Task description:
Write out exactly the lines of the entries below from the one holding "Add a lens line" to the one holding "Each image here", inclusive, and leave out all other lines.

───── Supplied material ─────

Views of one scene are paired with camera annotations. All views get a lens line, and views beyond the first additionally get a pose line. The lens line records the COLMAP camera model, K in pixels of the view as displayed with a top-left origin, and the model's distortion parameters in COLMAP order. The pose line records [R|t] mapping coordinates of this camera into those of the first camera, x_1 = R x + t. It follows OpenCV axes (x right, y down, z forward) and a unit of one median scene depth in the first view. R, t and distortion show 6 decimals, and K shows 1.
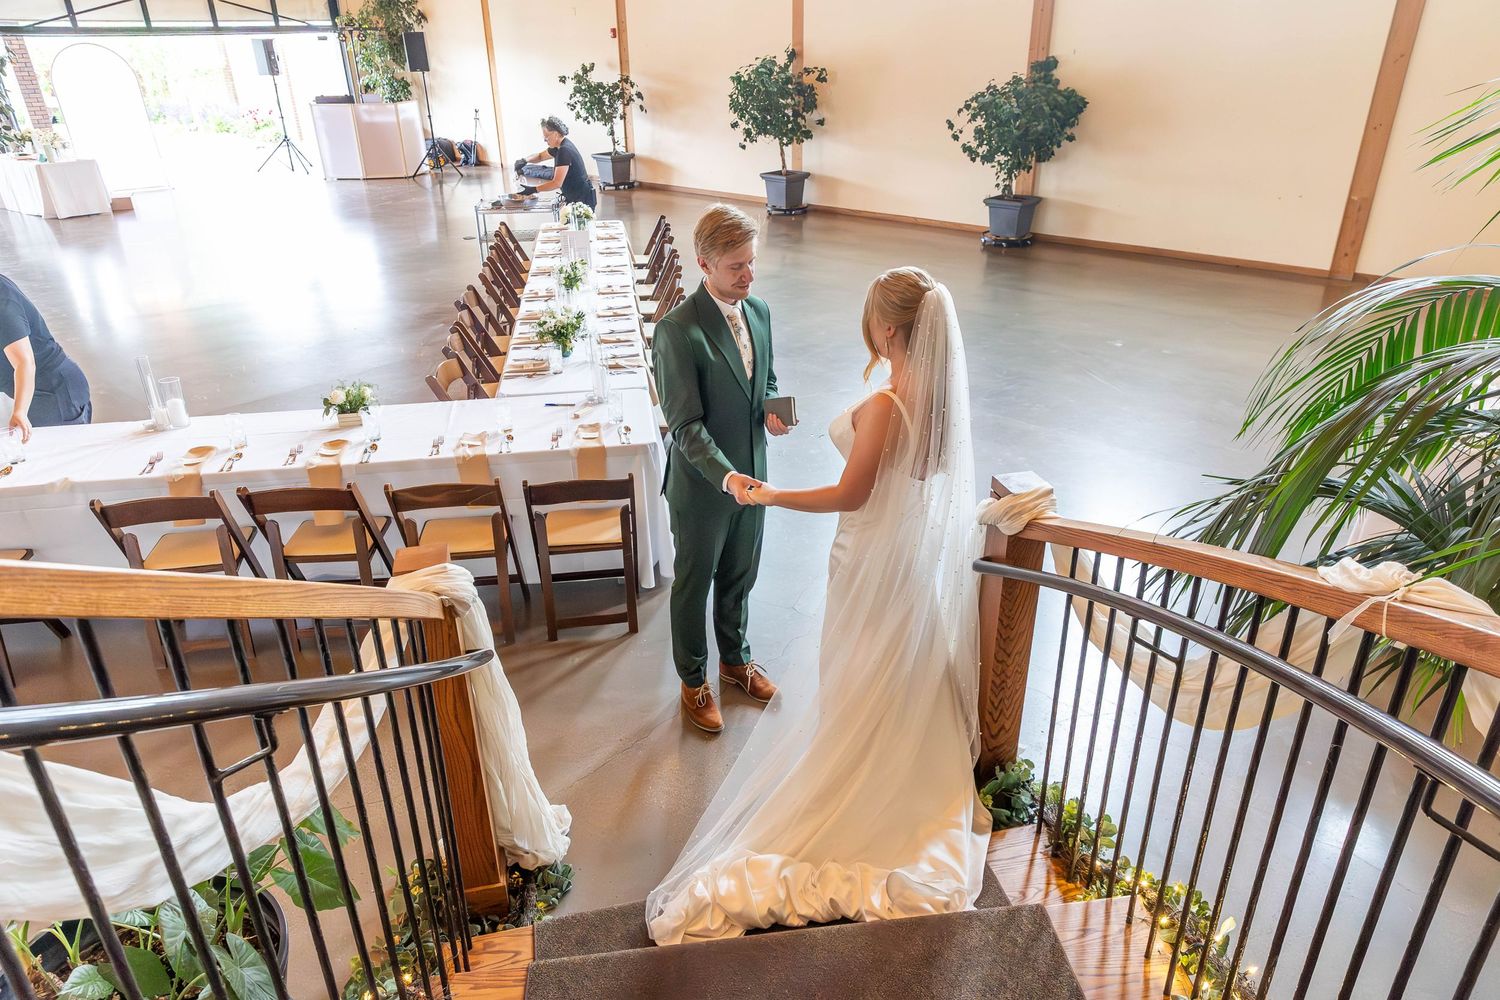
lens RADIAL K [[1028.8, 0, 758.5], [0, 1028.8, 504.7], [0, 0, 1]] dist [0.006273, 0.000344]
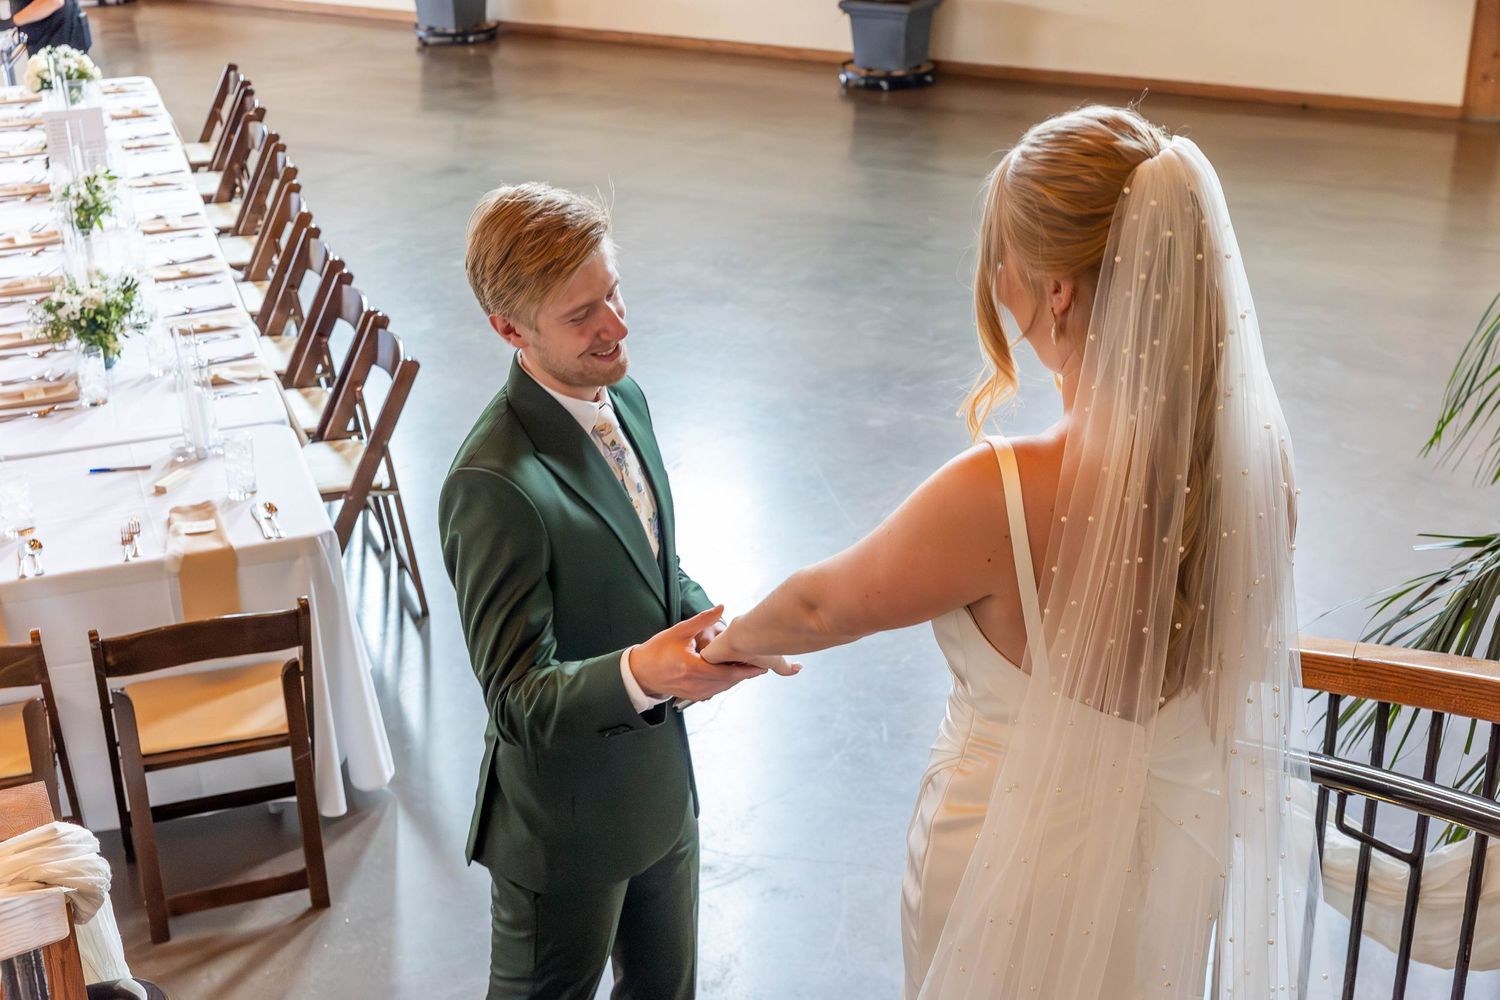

─────
───── Supplied material ─────

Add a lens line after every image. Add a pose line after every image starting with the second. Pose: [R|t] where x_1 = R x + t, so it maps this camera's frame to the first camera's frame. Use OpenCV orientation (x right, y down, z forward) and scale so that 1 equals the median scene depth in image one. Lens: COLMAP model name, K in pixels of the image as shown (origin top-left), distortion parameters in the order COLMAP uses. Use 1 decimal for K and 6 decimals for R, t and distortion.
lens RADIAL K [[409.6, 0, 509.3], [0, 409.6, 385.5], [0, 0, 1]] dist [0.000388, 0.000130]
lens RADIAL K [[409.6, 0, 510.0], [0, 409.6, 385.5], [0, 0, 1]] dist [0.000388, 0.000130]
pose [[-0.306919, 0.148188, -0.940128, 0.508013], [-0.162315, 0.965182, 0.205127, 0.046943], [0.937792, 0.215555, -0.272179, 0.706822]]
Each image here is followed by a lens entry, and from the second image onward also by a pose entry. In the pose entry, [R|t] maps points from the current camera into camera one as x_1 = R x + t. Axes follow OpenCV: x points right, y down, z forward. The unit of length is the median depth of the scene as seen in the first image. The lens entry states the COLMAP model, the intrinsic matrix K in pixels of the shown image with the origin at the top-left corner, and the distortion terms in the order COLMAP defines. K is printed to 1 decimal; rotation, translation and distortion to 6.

─────
───── Supplied material ─────

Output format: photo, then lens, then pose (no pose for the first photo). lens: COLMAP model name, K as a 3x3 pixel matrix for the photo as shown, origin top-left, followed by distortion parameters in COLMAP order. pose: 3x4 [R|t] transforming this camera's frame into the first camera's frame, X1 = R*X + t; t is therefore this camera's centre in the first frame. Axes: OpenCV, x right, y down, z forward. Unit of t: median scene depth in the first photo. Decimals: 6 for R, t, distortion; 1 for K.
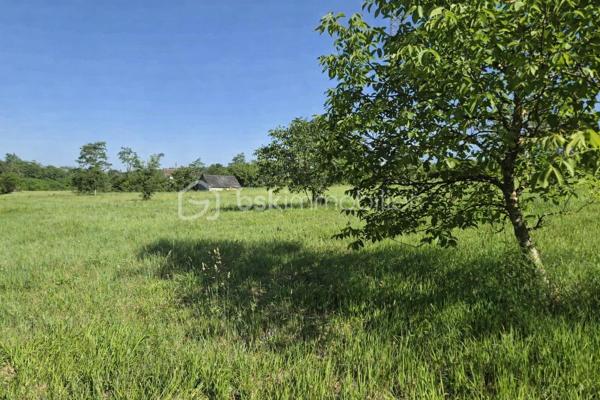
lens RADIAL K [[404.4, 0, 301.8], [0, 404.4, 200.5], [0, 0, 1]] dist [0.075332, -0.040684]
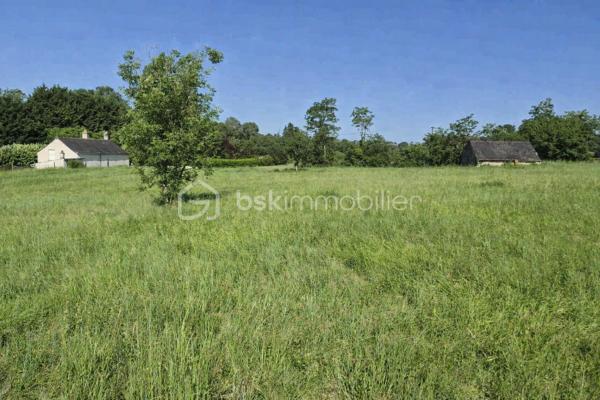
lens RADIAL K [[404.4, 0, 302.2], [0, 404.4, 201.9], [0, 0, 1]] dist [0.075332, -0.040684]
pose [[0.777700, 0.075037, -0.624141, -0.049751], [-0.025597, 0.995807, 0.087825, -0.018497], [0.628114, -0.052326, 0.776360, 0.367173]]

─────

Output for this exercise:
Add a lens line after every image. Add a pose line after every image starting with the second. Pose: [R|t] where x_1 = R x + t, so it maps this camera's frame to the first camera's frame. Use OpenCV orientation (x right, y down, z forward) and scale so that 1 equals the median scene depth in image one. Lens: COLMAP model name, K in pixels of the image as shown (origin top-left), distortion parameters in the order COLMAP uses. Use 1 decimal for K and 6 decimals for R, t and distortion.
lens RADIAL K [[409.6, 0, 509.3], [0, 409.6, 385.5], [0, 0, 1]] dist [0.000388, 0.000130]
lens RADIAL K [[409.6, 0, 510.0], [0, 409.6, 385.5], [0, 0, 1]] dist [0.000388, 0.000130]
pose [[-0.306919, 0.148188, -0.940128, 0.508013], [-0.162315, 0.965182, 0.205127, 0.046943], [0.937792, 0.215555, -0.272179, 0.706822]]
Each image here is followed by a lens entry, and from the second image onward also by a pose entry. In the pose entry, [R|t] maps points from the current camera into camera one as x_1 = R x + t. Axes follow OpenCV: x points right, y down, z forward. The unit of length is the median depth of the scene as seen in the first image. The lens entry states the COLMAP model, the intrinsic matrix K in pixels of the shown image with the origin at the top-left corner, and the distortion terms in the order COLMAP defines. K is printed to 1 decimal; rotation, translation and distortion to 6.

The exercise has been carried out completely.